Entwaldungsverordnung der EU: Waldschutz soll warten

Neue Regeln sollen verbieten, dass Wälder für Warenproduktion gerodet werden. Doch Minister Özdemir will die Verordnung verschieben.

Der Stumpf eines gefällten Baumes in einem Abholzungsgebiet

Für die Produktion etwa von Papier, Rindfleisch, Kakao oder Möbeln sollen keine Wälder gerodet oder geschädigt werden Foto: Ying Feng Johansson/imago

Berlin taz | Waldminister Cem Özdemir verschärft den Ton, um die Verordnung für Entwaldungsfreie Produkte (EUDR) zu verschieben. „Dass die EU-Kommission an dem Anwendungsstart der EUDR zum Jahresende festhalten möchte, obwohl relevante Fragen noch nicht geklärt sind, ist besorgniserregend“, teilte der Grünen-Politiker mit. Für deutsche wie europäische Unternehmen und Betriebe sei das ein Problem.

Deshalb habe sich die Bundesregierung für eine Verschiebung eingesetzt, so der Minister. „Die Kommission hatte über ein Jahr Zeit, die Voraussetzungen für eine ordentliche und praxistaugliche Umsetzung der Verordnung zu schaffen. Das ist nicht gelungen.“ Deshalb dürfe die Verordnung nicht wie geplant am 1. Januar, sondern erst ein halbes Jahr später in Kraft treten.

Die EU-Verordnung soll sicherstellen, dass für die Produktion etwa von Papier, Rindfleisch, Kakao oder Möbeln keine Wälder gerodet oder geschädigt werden. In Kraft getreten ist sie 29. Juni 2023, nach einer Übergangszeit von 18 Monaten soll sie ab Anfang nächsten Jahres gelten. Zwar seien wirklich noch technische Fragen offen, sagt Lars Hoffmann, Sprecher des FSC Deutschland, der Standards für nachhaltige Forstwirtschaft entwickelt.

So sollen Unternehmen die ganze, mitunter komplexe Lieferkette sowie den genauen Ort der Herkunft im Wald rückverfolgen können und das auch mit einer Datenbank der EU kommunizieren. „Das Programm dafür ist bis heute nicht vorgestellt worden“, sagt Hoffmann. Zwar habe die Kommission versprochen, die technische Lösung solle mit gängigen Warenwirtschaftssystemen kompatibel sein, aber die Unternehmen könnten die Systeme noch nicht testen und seien deswegen verunsichert. „Damit ab dem 1. Januar alle Warenbewegungen eingegeben werden können, brauchen die Unternehmen Vorlauf“, so Hoffmann.

FSC hält nichts von der Verschiebung

Ein anderes Beispiel: Die Risikobewertungen der Länder liegen noch nicht vor.

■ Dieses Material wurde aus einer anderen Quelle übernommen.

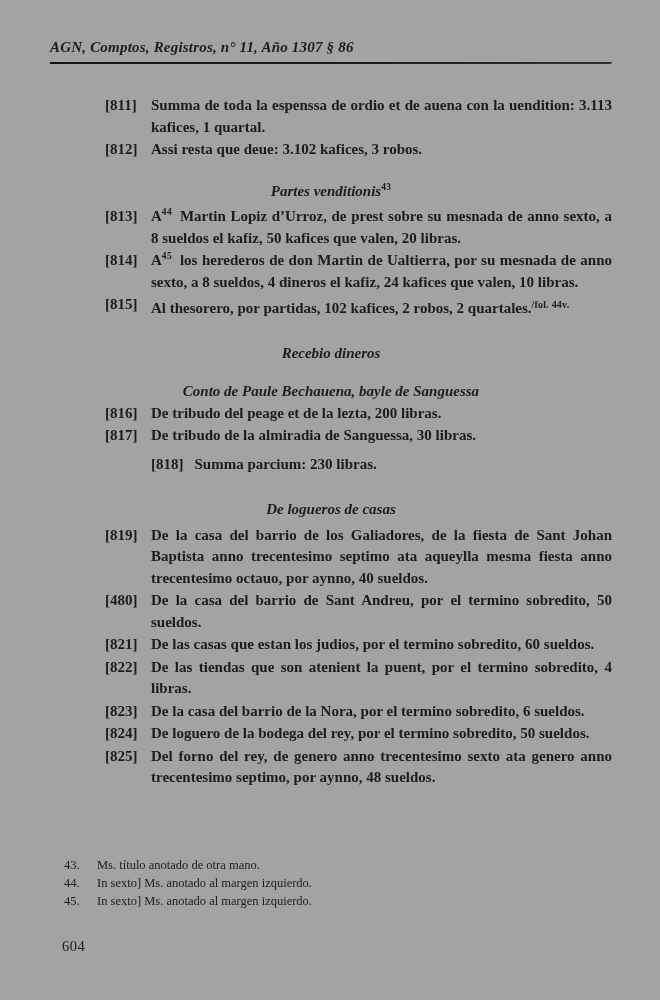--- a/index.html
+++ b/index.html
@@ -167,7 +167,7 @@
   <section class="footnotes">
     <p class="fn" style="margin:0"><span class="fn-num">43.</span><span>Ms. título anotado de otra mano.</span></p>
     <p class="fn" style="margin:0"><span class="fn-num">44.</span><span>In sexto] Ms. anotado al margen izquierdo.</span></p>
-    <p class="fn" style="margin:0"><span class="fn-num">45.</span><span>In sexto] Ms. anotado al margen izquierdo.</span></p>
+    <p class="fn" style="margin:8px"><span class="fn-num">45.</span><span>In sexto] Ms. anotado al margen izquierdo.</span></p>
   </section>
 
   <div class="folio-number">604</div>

Welches Herkunftsgebiet von gefährdeten Produkten ist ein Hoch-, Medium- oder Niedrigrisikoland? „Das ist nicht definiert“, sagt Hoffmann, „die Unternehmen behelfen sich mit irgendwelchen Datensätzen, um Risiken herzuleiten, aber sie wissen nicht, ob das dann konform mit der EU-Einschätzung ist.“

Trotzdem hält der FSC nichts von einer Verschiebung. Angesichts der Klima- und Biodiversitätskrise sei sie ein „fatales Signal“, so Hoffmann. Es sei dringend nötig, gegen die weltweite Entwaldung vorzugehen, und dafür brauche man die EUDR. Hoffmann schlägt vor, sie wie geplant umzusetzen und für eine begrenzte Zeit mit wenigen Regelungen anhand der aktuellen Situation zu gestalten.

Ein breites Bündnis von Umwelt- und Entwicklungsorganisationen fordert die fristgerechte Umsetzung der Verordnung: „Jetzt einen Rückzieher zu machen, ist verantwortungslos“, sagt Julian Smaluhn, Vorstandssprecher von Robin Wood. Die Bundesregierung müsse stattdessen auf den letzten Metern hin zur Anwendung der Verordnung gegen globale Entwaldung alle Kräfte bündeln, in Brüssel auf zeitige Bereitstellung von Informationen drängen und gleichzeitig in Deutschland Rahmenbedingungen schaffen, die die Land- und Forstwirtschaft bei der Umsetzung unterstützen.